In January, the Wind River changes its pace.
With the crowds gone and the leaves fallen, the forest opens up enough to reveal its structure. Mossy basalt boulders line the riverbanks, shaped over decades by the current and seasonal floods.
I took this photograph along a narrow part of the river where the water slows and curves between the rocks and trees. Using a long exposure, I softened the water’s surface to show movement while keeping its texture. My goal was for the river to feel alive, not abstract.
The Wind River runs through the western Cascades, where volcanic rock meets thick temperate rainforest. The basalt here is ancient, layered and cracked from old eruptions. Over the years, winter rain and melting snow have carved channels in the stone, forming these quiet corridors of water and shadow.
The forest around the river has its own story.

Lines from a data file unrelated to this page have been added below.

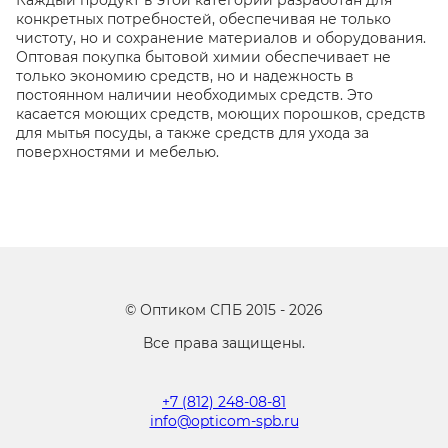
Каждый продукт в этой категории разработан для
конкретных потребностей, обеспечивая не только
чистоту, но и сохранение материалов и оборудования.
Оптовая покупка бытовой химии обеспечивает не
только экономию средств, но и надежность в
постоянном наличии необходимых средств. Это
касается моющих средств, моющих порошков, средств
для мытья посуды, а также средств для ухода за
поверхностями и мебелью.
©
Оптиком СПБ
2015 -
2026
Все права защищены.
+7 (812) 248-08-81
info@opticom-spb.ru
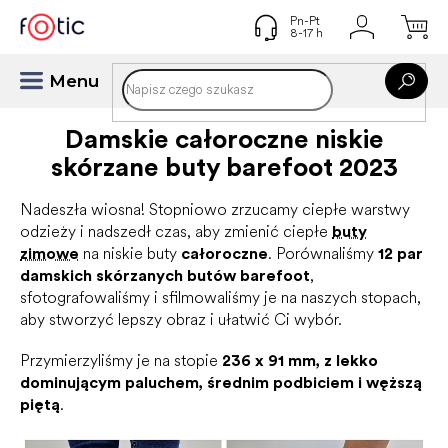
Przejść
do
treści
Damskie całoroczne niskie
skórzane buty barefoot 2023
Nadeszła wiosna! Stopniowo zrzucamy ciepłe warstwy
odzieży i nadszedł czas, aby zmienić ciepłe
buty
zimowe
na niskie buty
całoroczne
. Porównaliśmy
12 par
damskich skórzanych butów barefoot
,
sfotografowaliśmy i sfilmowaliśmy je na naszych stopach,
aby stworzyć lepszy obraz i ułatwić Ci wybór.
Przymierzyliśmy je na stopie
236 x 91 mm, z lekko
dominującym paluchem, średnim podbiciem i węższą
piętą
.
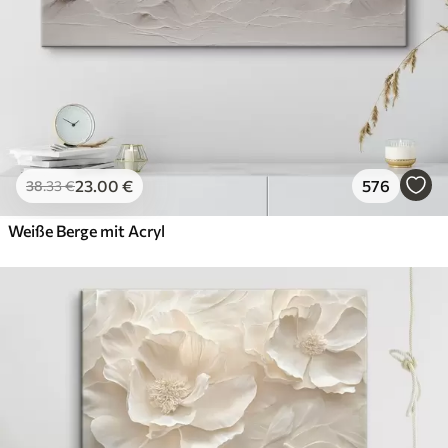
23
.00
€
576
38
.33
€
Weiße Berge mit Acryl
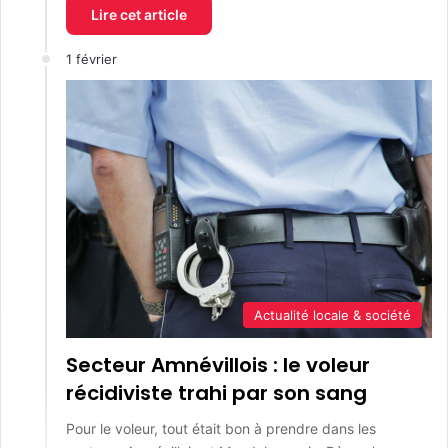
Lire cet article
1 février
Actualité locale & société
Secteur Amnévillois : le voleur
récidiviste trahi par son sang
Pour le voleur, tout était bon à prendre dans les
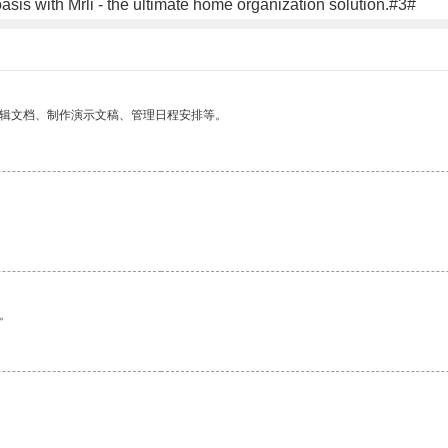
oasis with Mrli - the ultimate home organization solution.#3#
编辑文档、制作演示文稿、管理日程安排等。
。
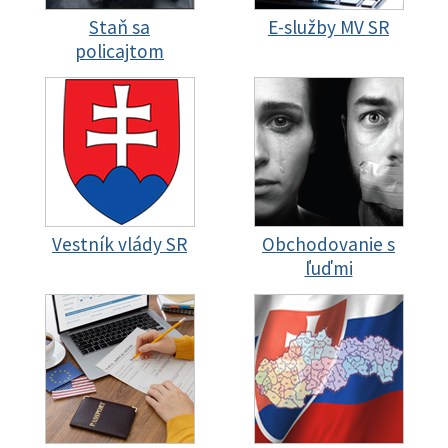
Staň sa
E-služby MV SR
policajtom
Vestník vlády SR
Obchodovanie s
ľuďmi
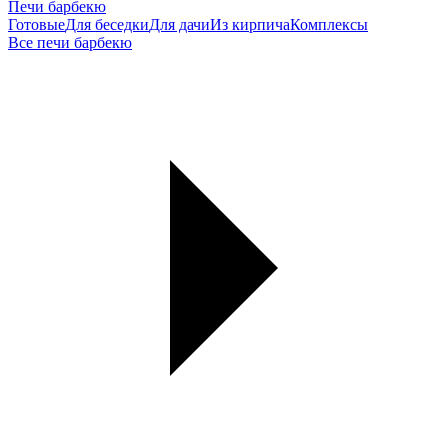
Печи барбекю
Готовые
Для беседки
Для дачи
Из кирпича
Комплексы
Все печи барбекю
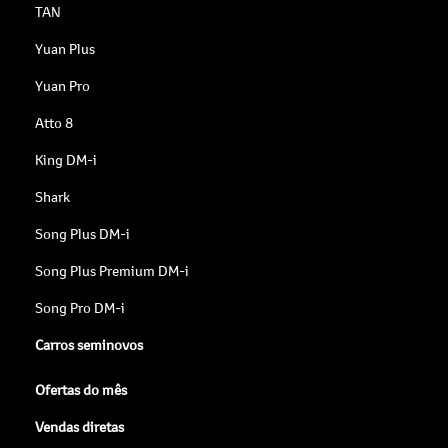
TAN
Yuan Plus
Yuan Pro
Atto 8
King DM-i
Shark
Song Plus DM-i
Song Plus Premium DM-i
Song Pro DM-i
Carros seminovos
Ofertas do mês
Vendas diretas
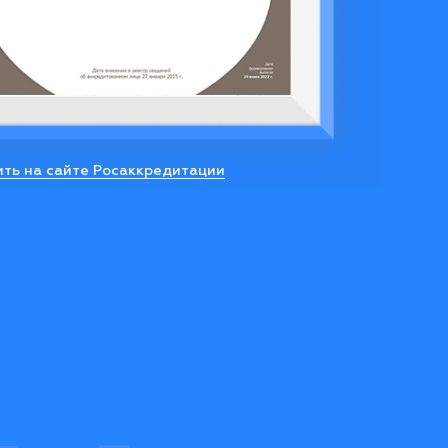
ть на сайте Росаккредитации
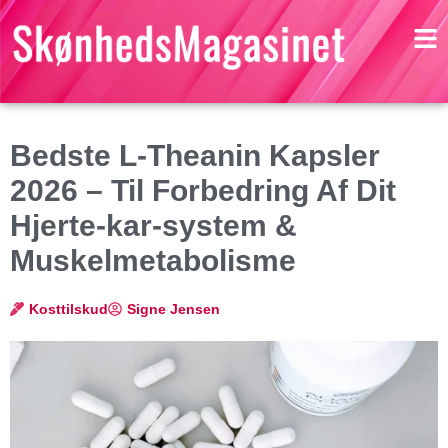
Bedste L-Theanin Kapsler
2026 – Til Forbedring Af Dit
Hjerte-kar-system &
Muskelmetabolisme
Kosttilskud
Signe Jensen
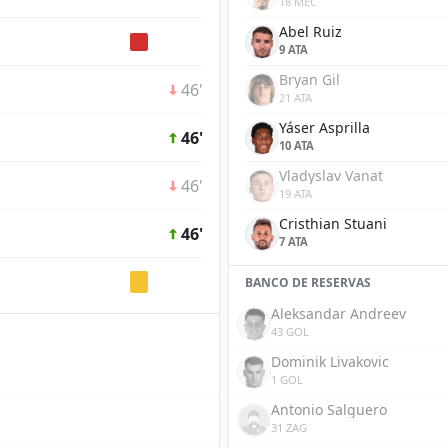
18 MEC
Abel Ruiz
9 ATA
Bryan Gil
46'
21 ATA
Yáser Asprilla
46'
10 ATA
Vladyslav Vanat
46'
19 ATA
Cristhian Stuani
46'
7 ATA
BANCO DE RESERVAS
Aleksandar Andreev
43 GOL
Dominik Livakovic
1 GOL
Antonio Salguero
31 ZAG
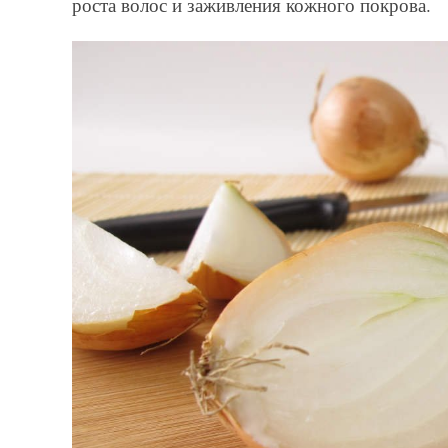
роста волос и заживления кожного покрова.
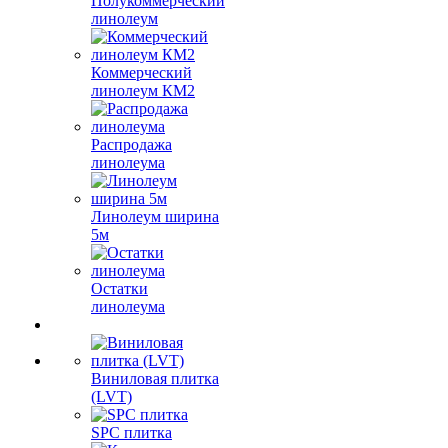
Полукоммерческий
линолеум
Коммерческий
линолеум КМ2
Распродажа
линолеума
Линолеум ширина
5м
Остатки
линолеума
Виниловая плитка
(LVT)
SPC плитка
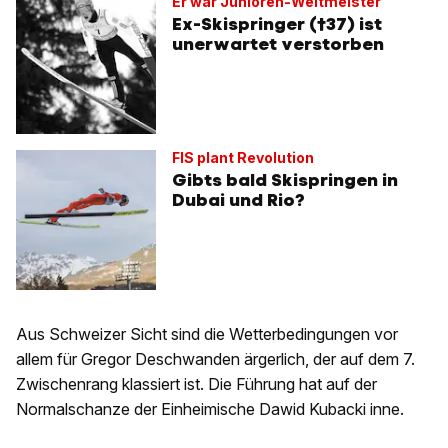
Er war Junioren-Weltmeister
Ex-Skispringer (†37) ist
unerwartet verstorben
FIS plant Revolution
Gibts bald Skispringen in
Dubai und Rio?
Aus Schweizer Sicht sind die Wetterbedingungen vor
allem für Gregor Deschwanden ärgerlich, der auf dem 7.
Zwischenrang klassiert ist. Die Führung hat auf der
Normalschanze der Einheimische Dawid Kubacki inne.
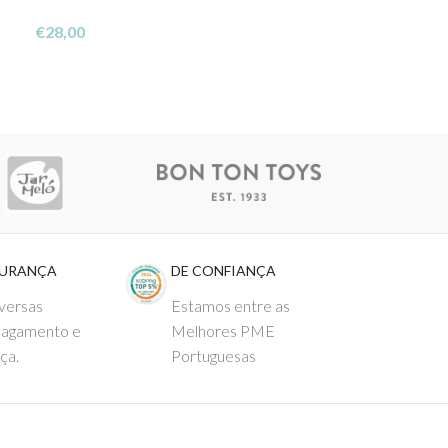
Estojo Escolar 
€
28,00
€
9,95
GURANÇA
DE CONFIANÇA
versas
Estamos entre as
pagamento e
Melhores PME
ça.
Portuguesas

Before this land became part of the Gifford Pinchot National Forest, Indigenous communities lived here and depended on these rivers for salmon and travel. Later, logging changed some areas, but places like this still feel resilient and quietly enduring.
Standing here in winter, I noticed a sense of balance. The river moves calmly, and the forest is still. Everything feels at rest.
This photo is one of four I made during a January trip to the Wind River near Carson, Washington. It shows what draws me back to black-and-white photography: texture, patience, and the quiet persistence of water moving through stone.